Sally Clark seems to have intended to the play to be a sort of historical reconstruction, a look back behind the simple figure of Moo as an aged, senile old woman whose "life had been ruined" because of her "seduction" by the "rotter" Harry Parker. Seen from that perspective (the perspective invited by Clark's own preface to the published play), Moo is an attempt to fill in the blanks, to understand how it might be that someone's life might be seen by her sisters and other people around her as having been "ruined," but by herself as having been a pretty good run. We watch her through a fairly disastrous series of events -- being "accidentally" shot in the head by Harry Parker and her sister, being dumped into an insane asylum and left for five years, spending her life obsessed with the absent Parker to the extent that her own life and family get shoved aside -- and we are invited to see her not only as a victim but also, and at the same time, as a vibrant, carefree, adventurous woman making her own decisions, often catastrophic ones, and coping with them with spirit and wit.

In a way, the play enacts what is the central problem it confronts: how can an intelligent and relatively sane person find someone like Harry Parker attractive? We are invited, as an audience, to find many of the characters in the play -- most notably, of course, Moo herself, but also including Harry Parker and Moo's niece, Susan, attractive even though, like Harry, a reasonable person would judge them to be pretty unacceptable, and perhaps even repellent.

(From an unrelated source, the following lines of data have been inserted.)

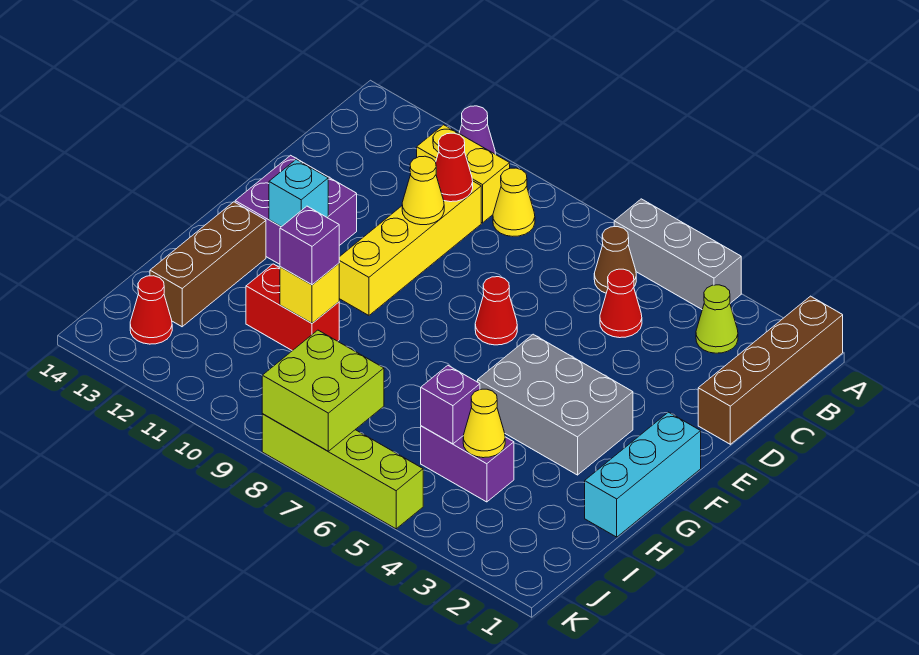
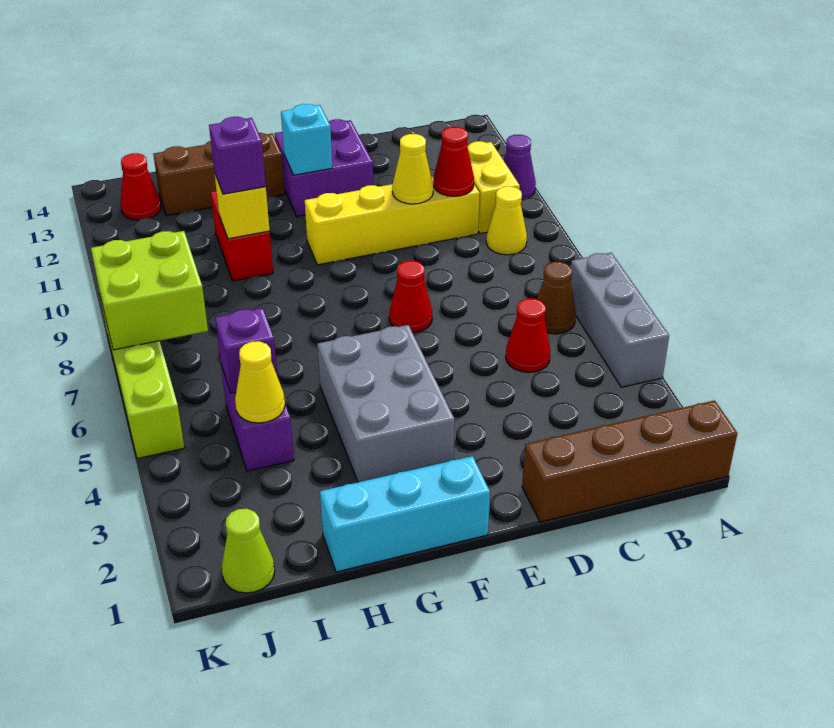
lime 1x1 cone [696,285,738,353] -> lime 1x1 cone moved to [222,509,275,593]

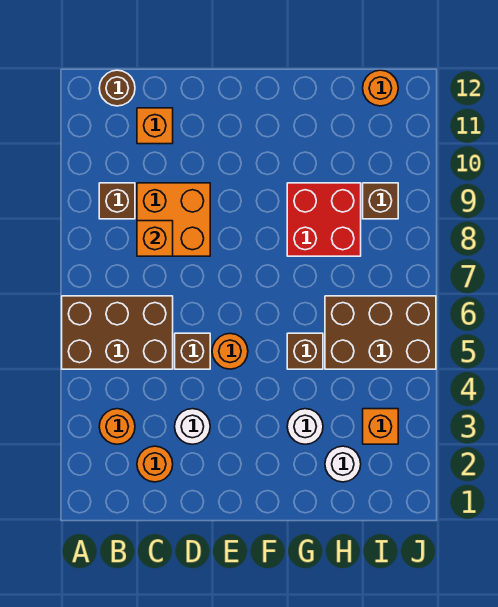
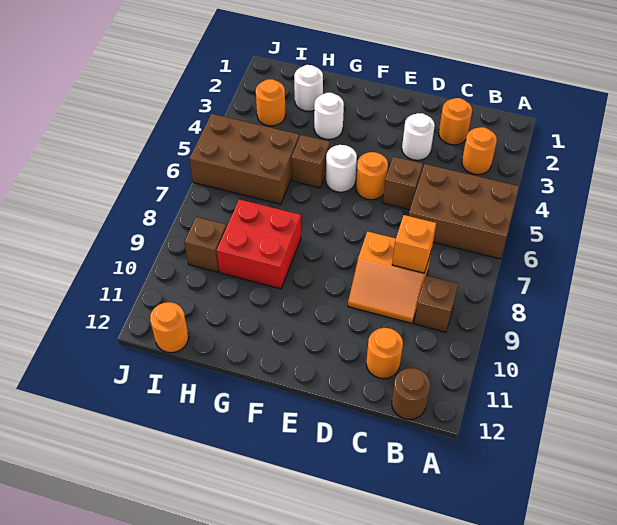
orange 2x2 brick [137,183,210,256] -> orange 2x2 slope [348,232,432,323]
orange 1x1 brick [137,108,173,144] -> orange 1x1 round brick [366,328,403,379]
none -> white 1x1 round brick [326,145,357,192]
orange 1x1 brick [363,409,398,444] -> orange 1x1 round brick [256,79,286,126]

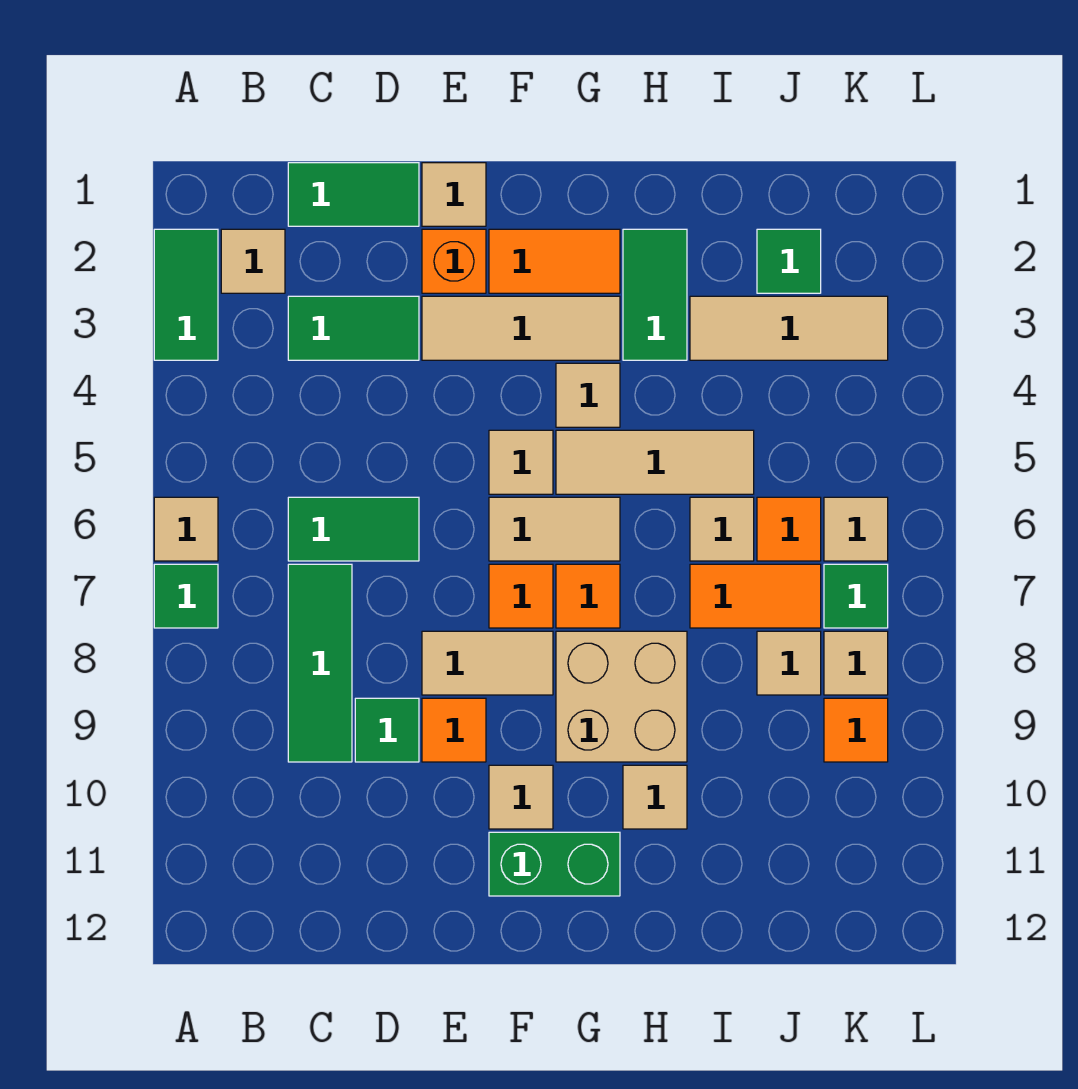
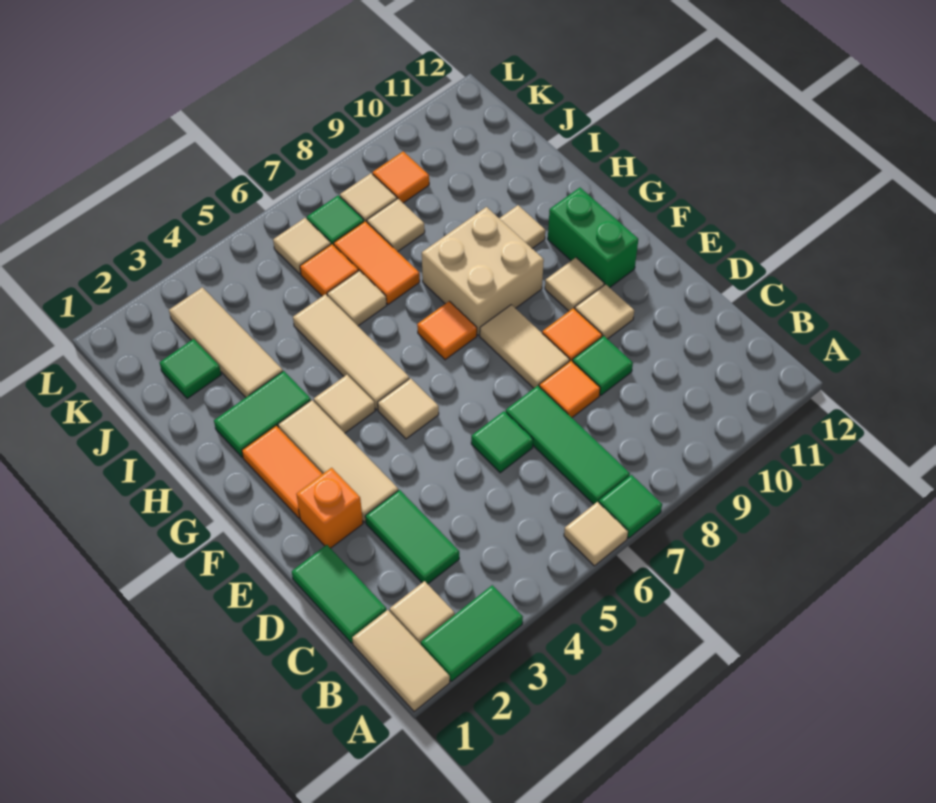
green 1x2 tile [288,497,419,561] -> green 1x1 tile [471,411,533,473]
green 1x3 tile [288,564,352,762] -> green 1x3 tile turned to [506,386,630,504]
tan 1x1 tile [422,163,486,226] -> tan 1x1 tile moved to [575,284,634,339]
tan 1x2 tile [489,497,620,561] -> tan 1x2 tile moved to [352,610,450,712]
orange 1x1 tile [489,564,553,628] -> orange 1x1 tile moved to [539,361,600,418]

This poses problems for the other principal actors. Both Moo's sisters (played by Alex Baird and Laura Biggar) are so repellent that even though Clark may have hoped we'd have some understanding of them, they remain caricatures. Baird and Biggar managed to make them clear and effective, but we didn't really want to see more of them. And Chris Miller, in the other challenging role -- one whose ambivalent charm I think it's clear Clark certainly hoped we'd recognize -- has an even more difficult time. His almost complete lack of affect, and his total self-centredness, make him a kind of comic Iago. Miller played this straight and deadpan, but he never seemed quite charming enough to make us share Moo's (or other women's) attraction to him.

Helen Walls' Moo, on the other hand, even when in the midst of coldly dismissing her son from her life, or expressing her boundless contempt for her sisters and her family, did manage -- partly simply by the force of Sally Clark's wit -- to evoke empathy, even when Moo is hopelessly and abjectly, and senselessly, flinging herself at the incomprehensibly attractive Harry Parker.

Four other members of the cast played multiple roles, jumping from their seats at the rear to become, as needed, hospital orderlies, nurses, desk clerks in remote and exotic hotels, doctors, and members of Moo's family. I was particularly struck by Karen Buchanan's smarmy nurse (both in the mental hospital and later in the nursing home), and by Andrew Millar's bluff and uncomprehending stupidity as Moo's father. Hope Lenehan was an affectingly serious Susan (Moo's niece, who realizes in the play's climax that Moo, whom she'd idolized, actually had kept her at arm's length away from her life as well -- and who, it seems, is the figure with whom the author is most sympathetic).

On the whole, this was a solid, enjoyable, and often extremely funny, production. If the audience came away a little less than satisfied, it seems to me it is a problem with the script itself, which, in the last analysis, seems not to offer us much more insight into the nature of love than the popular songs the Theatre UNB folks interjected into it. "I'm just wild about Harry," sang the speakers, "Birds do it, bees do it, even educated fleas do it," "I'm through with love, I'll never fall again." 16 bars' worth of Tin Pan Alley philosophy -- however clever, witty, and appropriate -- isn't really enough to fill a whole evening or to build sympathy for characters around.